Can you write out the records below again, swapping every "value" for "figure" and changing nothing else? Leave the pictures out.
*** Provided data Section Begins ***
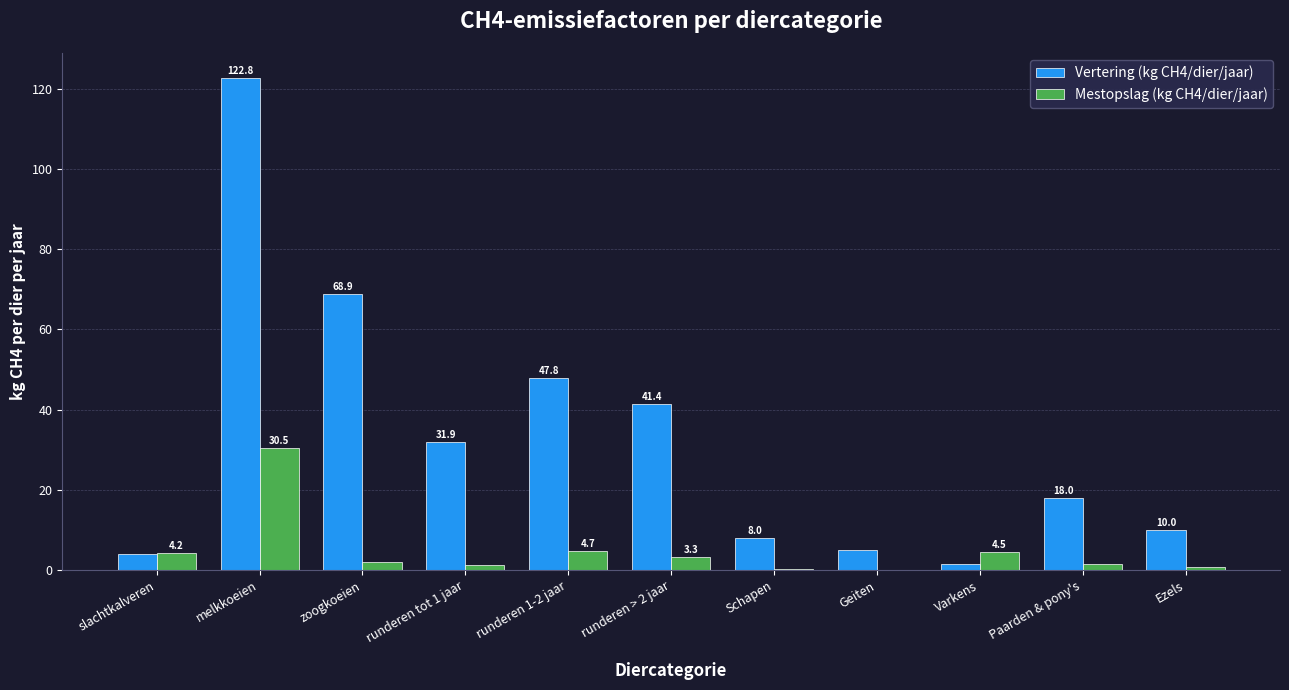

Which series has the largest total across all categories?

Vertering (kg CH4/dier/jaar)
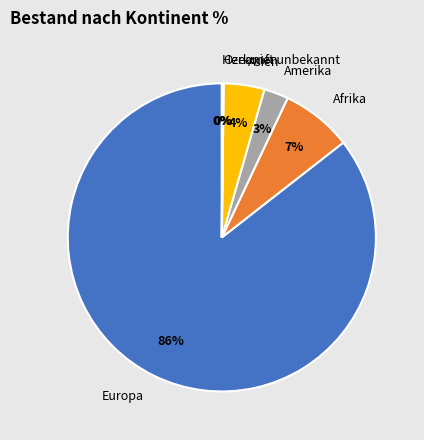

Is it true that Afrika is 1% of the pie?

False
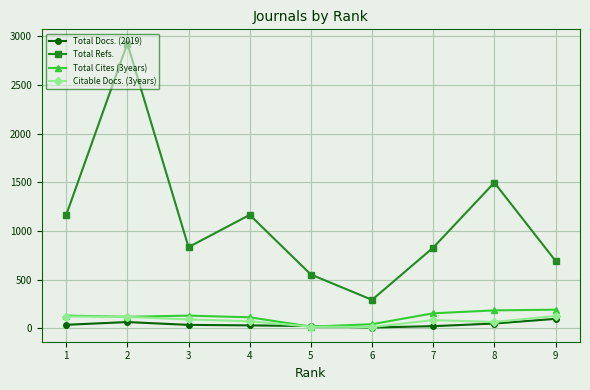

Is the value of Total Cites (3years) at 6 greater than the value of Total Refs. at 7?

No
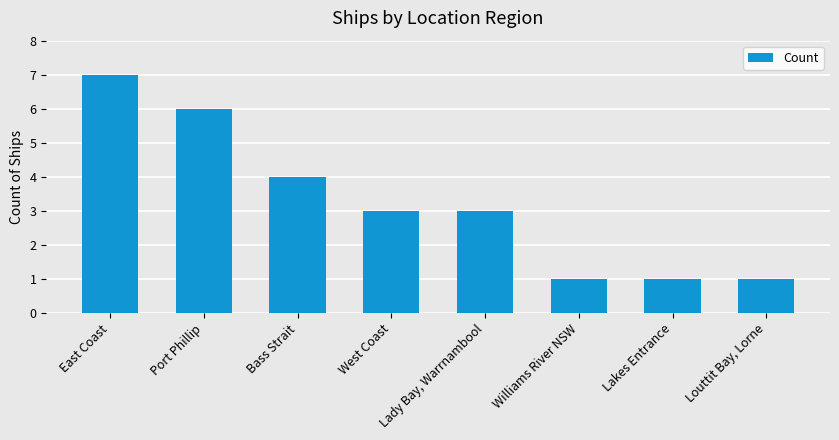

What value does the data have at West Coast?

3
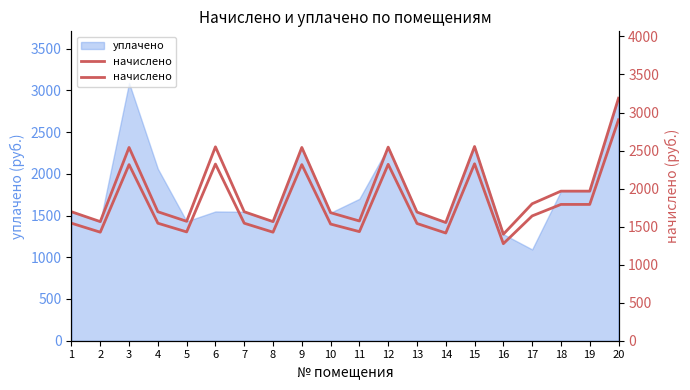

Reading left to right, transcribe all the data shown in this chart.

1544.8	1426.9	2315.4	1544.8	1430.5	2322.8	1544.8	1426.9	2315.4	1533.8	1434.2	2319.1	1541.2	1415.8	2326.5	1275.7	1640.7	1791.9	1791.9	2905.3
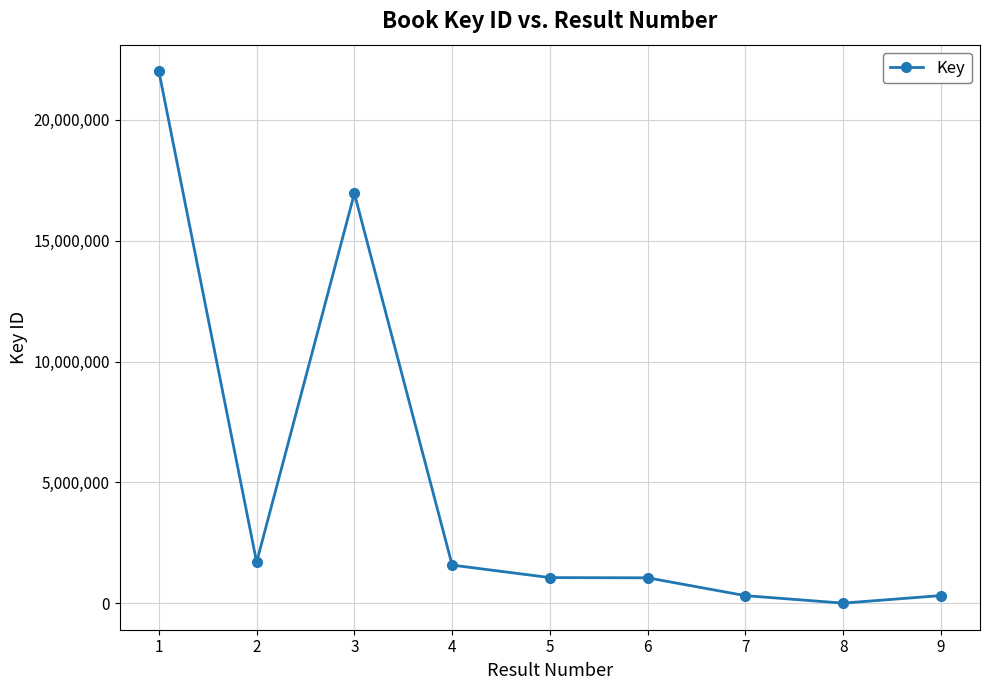

Is this an area chart (filled region under the line)?

No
*** Provided data Section Ends ***
▸ Exercise result
Which series has the largest total across all categories?

Vertering (kg CH4/dier/jaar)

Is it true that Afrika is 1% of the pie?

False

Is the figure of Total Cites (3years) at 6 greater than the figure of Total Refs. at 7?

No

What figure does the data have at West Coast?

3

Reading left to right, transcribe all the data shown in this chart.

1544.8	1426.9	2315.4	1544.8	1430.5	2322.8	1544.8	1426.9	2315.4	1533.8	1434.2	2319.1	1541.2	1415.8	2326.5	1275.7	1640.7	1791.9	1791.9	2905.3

Is this an area chart (filled region under the line)?

No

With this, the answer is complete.